Del resto, in una società dove l’esistenza del male, della sofferenza e finanche della morte è considerata un grande tabù, comprendiamo come sia più semplice e rassicurante immaginare che alla base di ogni atto violento e criminale ci sia una patologia psichiatrica che lo giustifichi. Infatti, se il male è causato da una patologia, basta curare la patologia per evitare che il male si compia.

Per quanto non sia facile da accettare, dobbiamo però dirci con onestà che le cose non stanno così.
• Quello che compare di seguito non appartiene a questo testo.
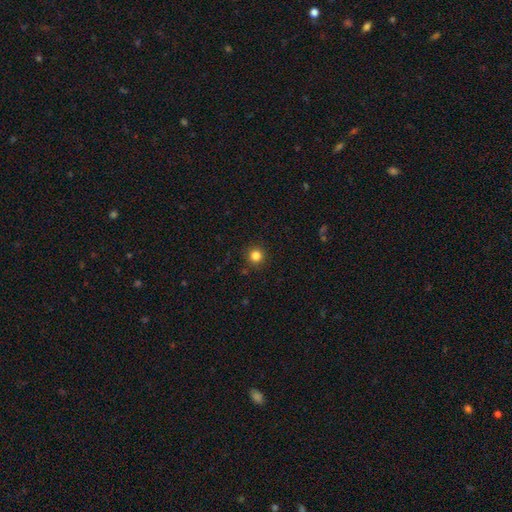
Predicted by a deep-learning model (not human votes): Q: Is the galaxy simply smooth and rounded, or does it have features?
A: smooth — 83%.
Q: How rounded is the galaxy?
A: round — 94%.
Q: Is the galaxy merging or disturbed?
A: none — 91%.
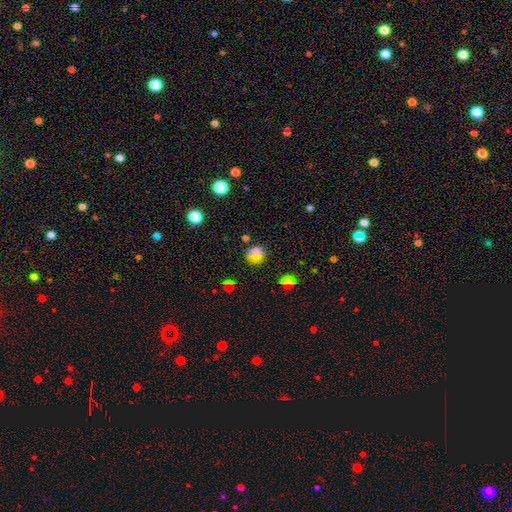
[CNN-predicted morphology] Smooth or featured?
  - smooth: 61% *
  - star or artifact: 30%
  - featured or disk: 9%
How rounded?
  - round: 75% *
  - in between: 24%
  - cigar-shaped: 2%
Merging?
  - none: 72% *
  - minor disturbance: 15%
  - major disturbance: 7%
  - merger: 5%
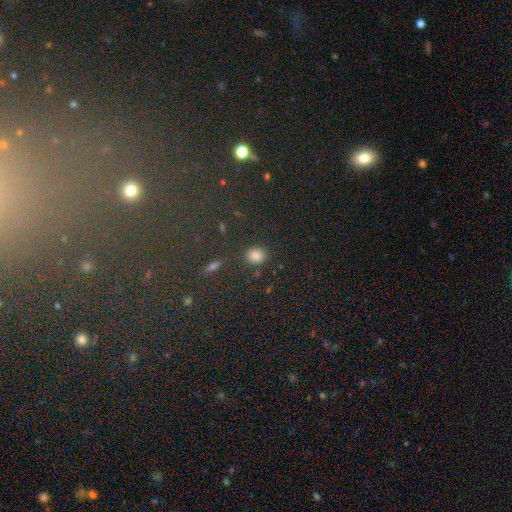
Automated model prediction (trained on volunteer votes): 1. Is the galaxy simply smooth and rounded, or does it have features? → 80% smooth, 14% star or artifact, 6% featured or disk.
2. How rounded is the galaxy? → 67% round, 32% in between, 2% cigar-shaped.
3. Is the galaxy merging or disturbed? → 85% none, 9% minor disturbance, 3% major disturbance, 3% merger.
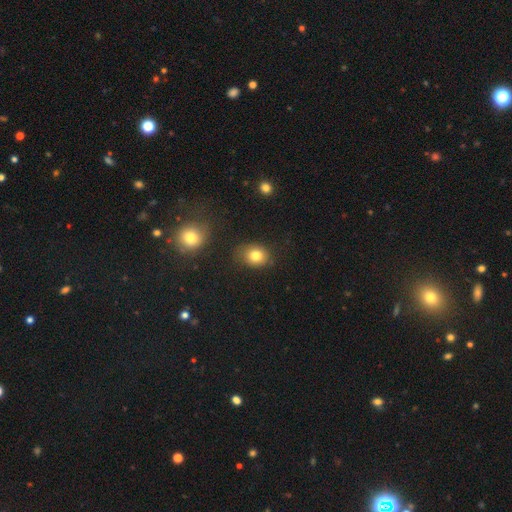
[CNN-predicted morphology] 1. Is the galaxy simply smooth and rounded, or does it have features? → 80% smooth, 11% star or artifact, 9% featured or disk.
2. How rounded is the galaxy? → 52% round, 47% in between, 1% cigar-shaped.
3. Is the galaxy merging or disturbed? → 77% none, 16% minor disturbance, 4% major disturbance, 3% merger.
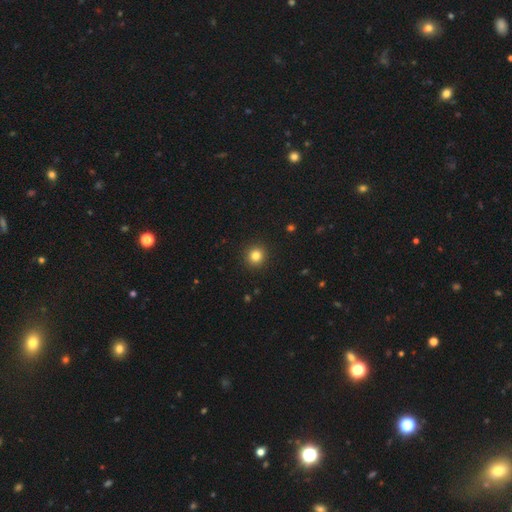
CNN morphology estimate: Smooth or featured? smooth (82%)
How rounded? round (93%)
Merging? none (93%)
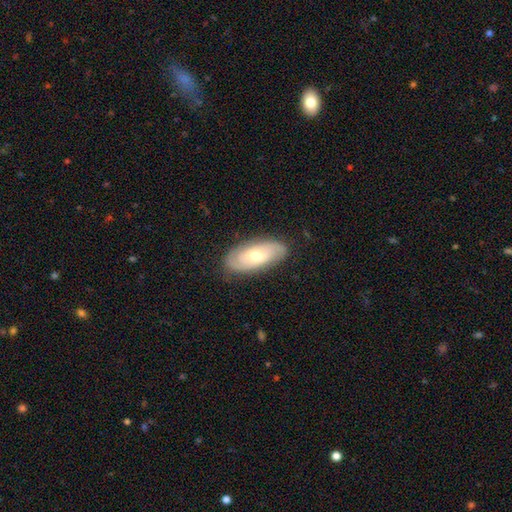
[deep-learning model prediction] Overall: featured or disk (54%; smooth 40%). Edge-on disk: no (88%). Merging: none (84%).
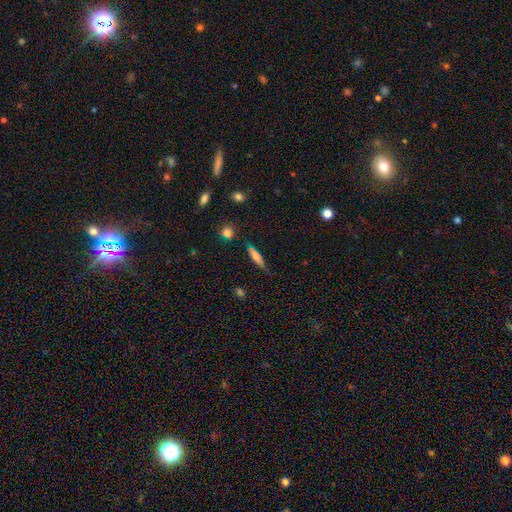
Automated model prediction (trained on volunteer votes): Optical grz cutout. It shows a smooth galaxy with no disk features (57%) that is cigar-shaped (75%). Merging: none (71%).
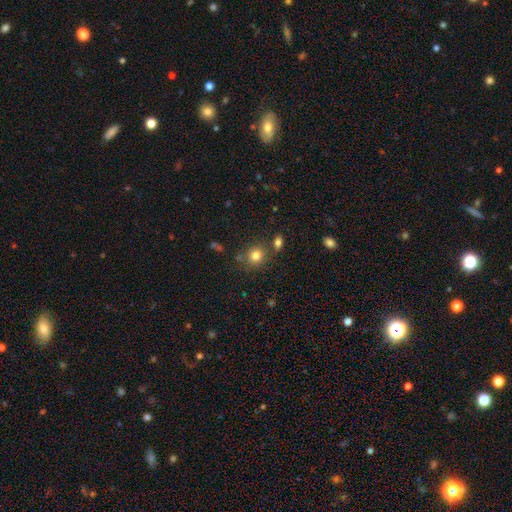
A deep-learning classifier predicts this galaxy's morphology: The model was most divided on "how rounded": round: 79%, in between: 20%, cigar-shaped: 1%. More confident: smooth or featured — smooth (80%); merging — none (73%).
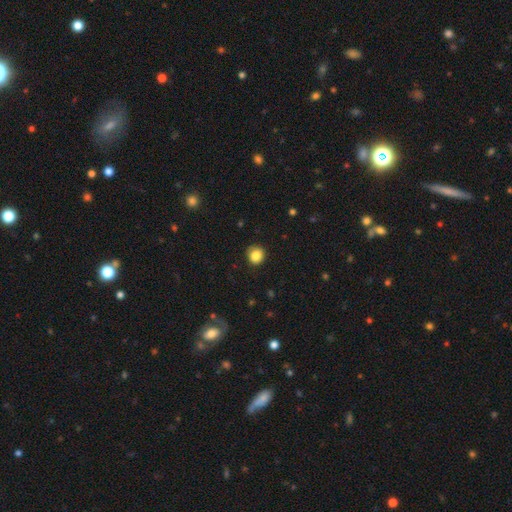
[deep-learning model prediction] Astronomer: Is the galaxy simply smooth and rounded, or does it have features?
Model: smooth — 86%.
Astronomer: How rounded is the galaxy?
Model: round — 90%.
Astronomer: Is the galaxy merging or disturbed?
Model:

Fino a prova contraria, le persone sono libere di scegliere, anche di compiere il male, e va loro restituita la responsabilità delle proprie azioni.

Se non accettiamo questo, si corre il rischio (purtroppo già realtà) di delegare in toto ai Servizi di Salute Mentale la gestione di problemi che non possono trovare soluzioni unicamente nella Psichiatria. Non si può pensare infatti che un TSO o la riapertura di strutture simil-manicomiali (più volte caldeggiata da qualcuno) possano essere la panacea di tutti i mali. Il problema è molto complesso e, come tale, merita una risposta altrettanto articolata.

Nel caso specifico dell’efferato delitto avvenuto il 5 agosto, sarà necessario acquisire maggiori informazioni per comprendere appieno cosa sia accaduto quella notte e se effettivamente si sarebbe potuto fare qualcosa per evitarlo. Quello che è certo, però, è che l’autore del reato viveva una innegabile condizione di forte disagio sociale e, con tutta probabilità, esistenziale, dal momento che si trovava in un paese straniero, senza fissa dimora, senza lavoro, separato da moglie e figli collocati altrove. Se partiamo dal presupposto che, non tutti, ma molti dei reati maturano all’interno di contesti di grande disagio sociale, di povertà a tutti i livelli, di alienazione che genera devianza, una delle risposte per provare a contenere la criminalità che da essi scaturisce è quella di agire su questi contesti per modificarli e ridurre in tal modo i rischi di potenziali degenerazioni.

Di esempi virtuosi se ne potrebbero citare tanti, uno su tutti la storia del signore nigeriano di 41 anni pubblicata sui giornali nei giorni scorsi. Ex guerrigliero, ex clandestino, ex spacciatore, ha cambiato vita dopo l’incontro con una figura educativa avvenuto in carcere, incontro che gli ha offerto una seconda possibilità. Oggi quel signore è un uomo nuovo e ricopre il preziosissimo ruolo di collaboratore presso il Centro di Salute Mentale di Trento.

In conclusione, cosa fare? Crediamo che la risposta a questa domanda debba essere necessariamente corale. Il nostro lavoro ci ricorda ogni giorno l’importanza di fare rete tra servizi e tra persone. Per questo proponiamo che i servizi (sanitari e sociali), le istituzioni, l’associazionismo, i rappresentanti dei cittadini possano sedersi tutti allo stesso tavolo per dialogare tra loro, approcciare il problema a 360° ed individuare soluzioni concrete, efficaci e condivise.

Siamo convinti infatti che l’intervento di tutti (Servizi, Istituzioni e cittadini) sia imprescindibile per promuovere la Salute come bene individuale e della collettività al fine di dare vita ad una società attenta a sostenere tutti, in particolare le persone più fragili, e prevenire così il diffondersi di situazioni potenzialmente ad alto rischio.